The inspiration for this post is a situation where having the string "OR" or "AND" as an input to a piece of SAS Macro code, breaking a program that I had written. Here is a simplified example of what I was doing:

%macro test;
    %let doms=GE GT NE LT LE AND OR;
    %let lv_count=1;
    %do %while (%scan(&doms,&lv_count,' ') ne );
        %put &lv_count;
        %let lv_count=%eval(&lv_count+1);
    %end;
%mend test;

%test;

The loop proceeds well until the string "AND" is met and "OR" has the same effect. The result is the following message appears in the log:

ERROR: A character operand was found in the %EVAL function or %IF condition where a numeric operand is required. The condition was: %scan(&doms,&lv_count,' ') ne
ERROR: The condition in the %DO %WHILE loop, , yielded an invalid or missing value, . The macro will stop executing.
ERROR: The macro TEST will stop executing.
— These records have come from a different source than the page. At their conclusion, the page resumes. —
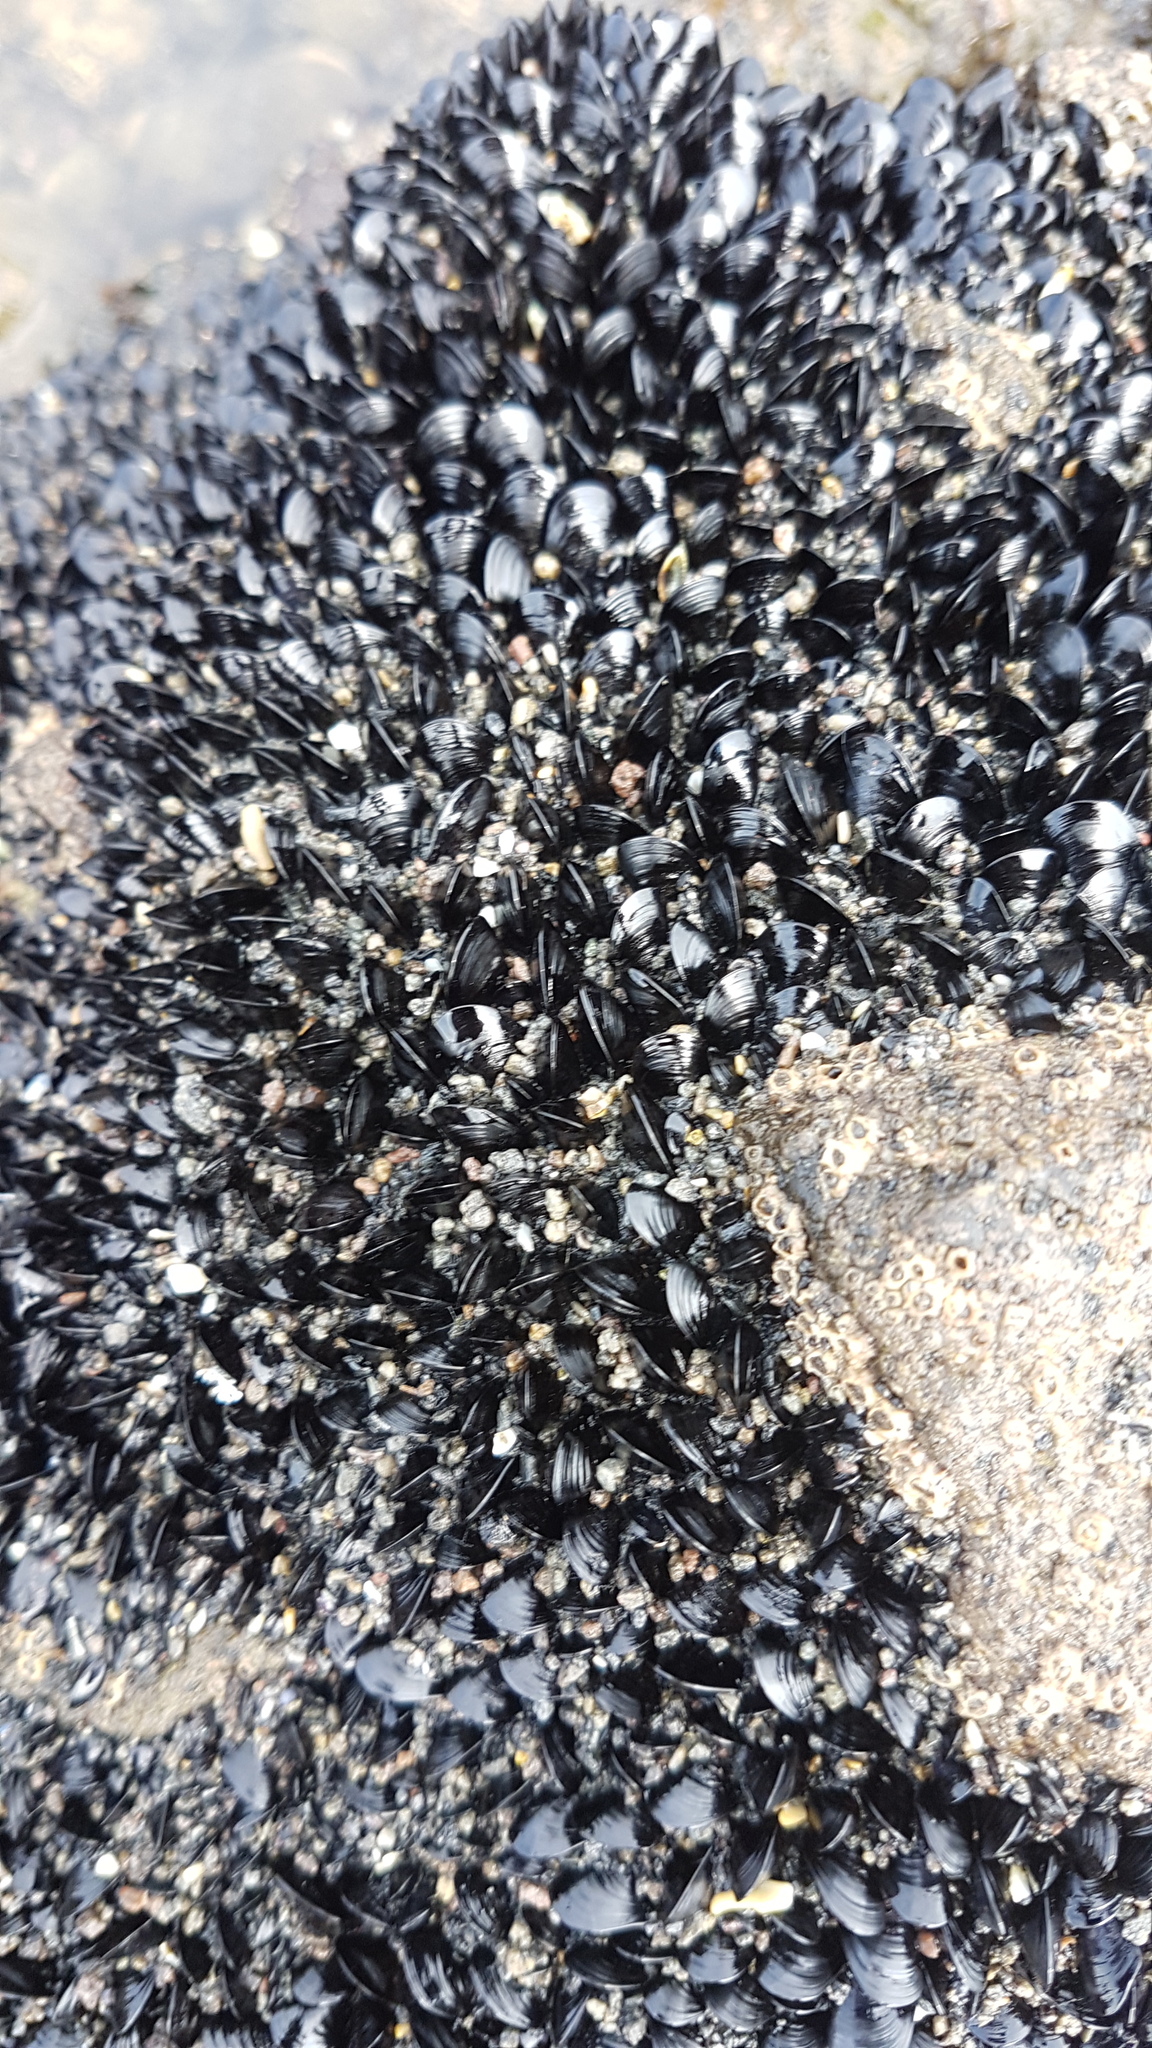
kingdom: Animalia
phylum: Mollusca
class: Bivalvia
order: Mytilida
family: Mytilidae
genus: Xenostrobus
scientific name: Xenostrobus neozelanicus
Both AND & OR (case doesn't matter, but I am sticking with upper case for sake of clarity) seem to be reserved words in a macro DO WHILE loop, while equality mnemonics like GE cause no problem. Perhaps, the fact that and equality operator is already in the expression helps. Regardless, the fix is simple:

%macro test;
    %let doms=GE GT NE LT LE AND OR;
    %let lv_count=1;
    %do %while ("%scan(&doms,&lv_count,' ')" ne "");
        %put &lv_count;
        %let lv_count=%eval(&lv_count+1);
    %end;
%mend test;

%test;

Now none of the strings extracted from the macro variable &DOMS will appear as bare words and confuse the SAS Macro processor, but you do have to make sure that you are testing for the null string ("" or '') or you'll send your program into an infinite loop, always a potential problem with DO WHILE loops so they need to be used with care. All in all, an odd-looking message gets an easy solution without recourse to macro quoting functions like %NRSTR or %SUPERQ.